Last night, new Guest Writer Gabriella Phillip attended the most recent Women Poets at Barnard reading, featuring Lynn Emanuel and Patricia Spears Jones. The two poets both read and discussed a diverse selection of their original poetry.
Lynn Emanuel, who currently teaches at the University of Pittsburgh, started the evening by reading a few of her original poems from her sixth collection of poetry, “The Nerve of It: Poems New and Selected”, which won the 2016 Lenore Marshall Poetry prize from the Academy of American Poets. In one of her poems, inspired by Franz Kafka’s “Metamorphosis”, she discusses her symbolic obsession with the conception of a woman transforming into a dog.
She criticizes the fine art of living and human relations to ambiguous tragedy. Readers can explicitly notice Emanuel’s comparison between this transformation to that of marriage. In the poem, she specifically mentions feeling as though she was an actual dog and how by embracing this tyrannical dog-like treatment, she was completely replaced with this hypothetical ideology. Such symbolism connecting not only humans and animals, but also inanimate objects, showcases Emanuel’s unique style of writing modern poetry.

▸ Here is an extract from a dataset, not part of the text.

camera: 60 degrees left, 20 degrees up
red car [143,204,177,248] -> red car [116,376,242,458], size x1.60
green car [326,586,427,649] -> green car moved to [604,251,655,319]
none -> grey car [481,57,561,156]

Patricia Spears Jones, who recently served as a fellow of the Black Earth Institute, read a few poems from different sections of her newest book, “A Lucent Fire”, each of which is rich with surrealism and offer readers an animated entrance to her life’s work as a female poet. Jones creatively emphasizes black, female, queer, economically disadvantaged, chaotic, and displaced lives that can appear quite unrepresented in poetry writing. The job of the poet is essentially to say something that will matter, that can improve the experience of living and speak back to the erasures and violences in our world and Jones does exactly that. Her relatable diction allows readers to fully engage in what she is trying to convey through her collections of poetry.
Both of these women showcase that poetry is actually a spontaneous overflow of powerful feelings that are manifested into words to be shared with the world. It’s hardworking and moving women poets such as Lynn Emanuel and Patricia Spears Jones who name the unnamable, point at frauds, take sides, start arguments, shape the world and stop it from going to sleep. These two literary feminists inspire the young people of this generation to “get up offa that thang”, as Jones quoted from the 1976 song by James Brown, and speak your mind because especially in these politically challenging times, all of our voices matter and deserve to be heard.